Holly Randall Goes A-Broad- England- Day 2

Holly of HollyRandall.com writes

The next day is my actual panel, and in true I’m-on-vacation-and-I-have-jet-lag fashion, I sleep until almost noon. My panel is at 4 but I’m meeting with the other members of the panel an hour beforehand, to go over what on earth we’re supposed to talk about. I meet Jerry Barnett, owner of Strictly Broadband, the biggest VOD site in the UK. It’s really interesting to discuss the differences between porn in the UK and the US. For example, did you know that even though hardcore porn was only legalized in 2000, prostitution is legal in the UK?

So our panel starts, and joining us is a man who works in the music business, but as he actually suggested the panel, he did a lot of "research" on porn. Even though he admitted that he enjoyed his "learning experience", the points he brought up showed me that he really did have a vested professional interest in adult entertainment, even though he might’ve been getting his rocks off on the side. Just goes to prove that not all research has to be boring!

Surprisingly enough, I’m completely nervous about doing this panel. I’ve done several panels at home, at porn events, with "my people". But I’m at a mainstream event, with non-porn people (civilians, as we call them in porn-talk). For the first time in my life, I feel a little judged. Back home, I’m the sweet "Pollyanna" of porn, but here, they probably just view me as a sleazy pornographer. Or do they? I can’t tell, because the room is packed and people look very serious, like they’ve actually come to hear me talk about something of grave importance. I had no idea that one day things I have to say about my career could actually be considered important. The panel goes well, though I’m happy to let the guys do most of the talking. I don’t really know how to draw the parallels between the music industry and my sordid little world, since we rely on that "impulse buy", where a guy purchases a membership to my website because he’s got a raging hard on and he wants to see the rest of whatever teaser attracted him to my site in the first place. You can’t really say that music inspires the same "desperate need" that porn does. But I do my best by suggesting band-created websites that charge a low annual fee, and in exchange give the fans direct access to them through blogging, behind the scenes outtakes, and exclusive first listen to new songs, or remixes of older ones. I hope something I say if of some use to these people.
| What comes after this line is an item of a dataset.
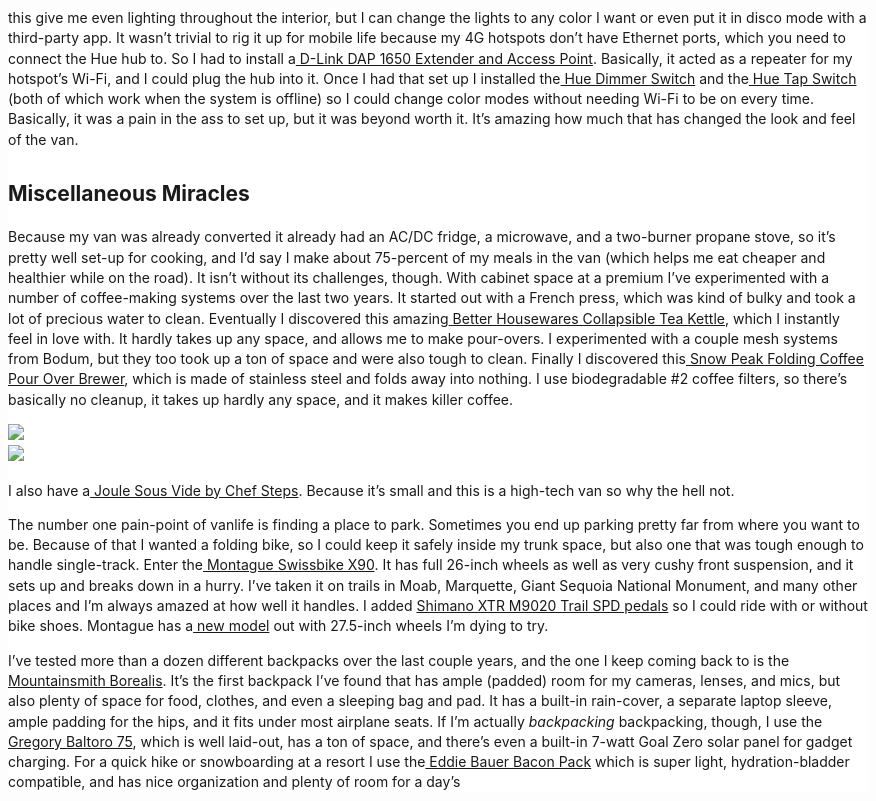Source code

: this give me even lighting throughout the interior, but I can change the lights to any color I want or even put it in disco mode with a third-party app. It wasn’t trivial to rig it up for mobile life because my 4G hotspots don’t have Ethernet ports, which you need to connect the Hue hub to. So I had to install a<a href="https://www.amazon.com/D-Link-Wireless-Gigabit-Extender-DAP-1650/dp/B00JFOP688?tag=theverge02-20"> D-Link DAP 1650 Extender and Access Point</a>. Basically, it acted as a repeater for my hotspot’s Wi-Fi, and I could plug the hub into it. Once I had that set up I installed the<a href="http://www2.meethue.com/en-us/p/hue-dimmer-switch/046677458140"> Hue Dimmer Switch</a> and the<a href="https://www.amazon.com/Philips-Switch-Compatible-HomeKit-Assistant/dp/B00ME9CD28?tag=theverge02-20"> Hue Tap Switch</a> (both of which work when the system is offline) so I could change color modes without needing Wi-Fi to be on every time. Basically, it was a pain in the ass to set up, but it was beyond worth it. It’s amazing how much that has changed the look and feel of the van.</p></div><div><div><h2><strong>Miscellaneous Miracles</strong></h2></div></div><div><p>Because my van was already converted it already had an AC/DC fridge, a microwave, and a two-burner propane stove, so it’s pretty well set-up for cooking, and I’d say I make about 75-percent of my meals in the van (which helps me eat cheaper and healthier while on the road). It isn’t without its challenges, though. With cabinet space at a premium I’ve experimented with a number of coffee-making systems over the last two years. It started out with a French press, which was kind of bulky and took a lot of precious water to clean. Eventually I discovered this amazing<a href="https://www.amazon.com/gp/product/B008IA4NYI/ref=oh_aui_search_detailpage?ie=UTF8&amp;psc=1&amp;tag=theverge02-20"> Better Housewares Collapsible Tea Kettle</a>, which I instantly feel in love with. It hardly takes up any space, and allows me to make pour-overs. I experimented with a couple mesh systems from Bodum, but they too took up a ton of space and were also tough to clean. Finally I discovered this<a href="https://rei.pxf.io/c/482924/1448521/17195?u=https%3A%2F%2Fwww.rei.com%2Fproduct%2F100184%2Fsnow-peak-folding-coffee-pour-over-brewer%3Fs_kwcid%3DPS_Google%257C401_3662734%257CREI_DSA%257CNB%257Cae212cc5-68ab-40ff-9d47-14f7f3370608%257Cdsa-192211730885%26gclid%3DEAIaIQobChMI6efVzciT1QIVUGt-Ch2kIA77EAAYAiAAEgJ0zvD_BwE%26cm_mmc%3Daff_AL"> Snow Peak Folding Coffee Pour Over Brewer</a>, which is made of stainless steel and folds away into nothing. I use biodegradable #2 coffee filters, so there’s basically no cleanup, it takes up hardly any space, and it makes killer coffee.</p></div><div><div><div><div><div><div><img src="https://platform.theverge.com/wp-content/uploads/sites/2/chorus/uploads/chorus_asset/file/9254429/brose_170914_1996_0018.jpg?quality=90&amp;strip=all&amp;crop=0%2C0.11005135730007%2C100%2C99.7798972854&amp;w=1080"></div></div><div><img src="https://platform.theverge.com/wp-content/uploads/sites/2/chorus/uploads/chorus_asset/file/9254427/brose_170914_1996_0019.jpg?quality=90&amp;strip=all&amp;crop=1.6911764705882%2C0%2C96.617647058824%2C100&amp;w=1080"></div></div></div></div></div><div><p>I also have a<a href="https://www.amazon.com/dp/B0727R431B?tag=theverge02-20"> Joule Sous Vide by Chef Steps</a>. Because it’s small and this is a high-tech van so why the hell not.</p></div><div><p>The number one pain-point of vanlife is finding a place to park. Sometimes you end up parking pretty far from where you want to be. Because of that I wanted a folding bike, so I could keep it safely inside my trunk space, but also one that was tough enough to handle single-track. Enter the<a href="https://www.amazon.com/Montague-SwissFolding-Mountain-Folding-Wheels/dp/B0080S2HBO/?tag=theverge02-20"> Montague Swissbike X90</a>. It has full 26-inch wheels as well as very cushy front suspension, and it sets up and breaks down in a hurry. I’ve taken it on trails in Moab, Marquette, Giant Sequoia National Monument, and many other places and I’m always amazed at how well it handles. I added <a href="https://www.amazon.com/Shimano-PD-M9020-Trail-Pedals-Color/dp/B00O66VK5I?tag=theverge02-20">Shimano XTR M9020 Trail SPD pedals</a> so I could ride with or without bike shoes. Montague has a<a href="https://www.amazon.com/Montague-Paratrooper-Elite-20-Folding/dp/B01C4Z6PA2/?tag=theverge02-20"> new model</a> out with 27.5-inch wheels I’m dying to try.</p></div><div><p>I’ve tested more than a dozen different backpacks over the last couple years, and the one I keep coming back to is the<a href="https://www.amazon.com/Mountainsmith-14-81230-65-Borealis-Camera-Pack/dp/B00HNGEFO6/?tag=theverge02-20"> Mountainsmith Borealis</a>. It’s the first backpack I’ve found that has ample (padded) room for my cameras, lenses, and mics, but also plenty of space for food, clothes, and even a sleeping bag and pad. It has a built-in rain-cover, a separate laptop sleeve, ample padding for the hips, and it fits under most airplane seats. If I’m actually <em>backpacking</em> backpacking, though, I use the<a href="https://www.amazon.com/Gregory-Mountain-Products-75-Backpack/dp/B01BNSI26G/?tag=theverge02-20"> Gregory Baltoro 75</a>, which is well laid-out, has a ton of space, and there’s even a built-in 7-watt Goal Zero solar panel for gadget charging. For a quick hike or snowboarding at a resort I use the<a href="https://go.skimresources.com/?id=1025X1701640&amp;xs=1&amp;url=http%3A%2F%2Fwww.eddiebauer.com%2Fproduct%2Fbacon-pack%2F82302272"> Eddie Bauer Bacon Pack</a> which is super light, hydration-bladder compatible, and has nice organization and plenty of room for a day’s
After the panel, I’m interviewed by a couple of different groups, but I’ve had so much caffeine (I blame the endless pots of tea) that I’ve got a raging headache. I go to my room and lie down. After a few hours of napping, Tom calls me and says Yvette Livesey (the owner and founder of ITC) is taking a bunch of us out to dinner. Yvette is sweet, successful, and downright gorgeous– possibly the perfect woman? I know I’m jealous, so she’s got to have it all. And she pays for it all too– about 20 of us had a fantastic meal at a very expensive restaurant, and she picked up the tab. I don’t even want to know what the total ran, but I know it must’ve been in the thousands (I mean dollars, when you convert the British pound, which in itself is depressing).
Afterward everyone wants to go out and drink and watch all the bands who are in town for this conference play. But I’m tired again, and honestly I can’t really sit in a pub all night. I haven’t been out on my own in a foreign country, and especially not since I’ve been sober. Everyone keeps offering me drinks, and they seem puzzled when I say no. Britain is a big drinking culture, and this used to be one of my favorite places to drink. There’s nothing I liked more than having a Stella straight from the tap at a authentic, old-fashioned pub. But I know those days are behind me, and if I picked up a drink again, it wouldn’t be the way it used to be. I wouldn’t have the kind of fun it seemed that everyone else is having around me. I’d drink way too fast (and feel terrible about picking up again), black out, and wake up the next morning with a hangover and that awful feeling that I did something terribly embarrassing last night, but I won’t remember anything. So it’s best I bow out gracefully, and early, so I can come back to my hotel room, get a second wind, and blog all damn night.

I leave for Scotland on a morning train tomorrow, so I’m going to try and get some sleep now. I’m now going to a country with nobody to (not) meet me at the airport, and nobody to take me out to dinners and live shows. To be honest, I’m a little nervous. But hopefully that will dissipate in the excitement of seeing a new and beautiful place. This time tomorrow I’ll be in Edinburgh, and hopefully by this time tomorrow I’ll actually be sleeping!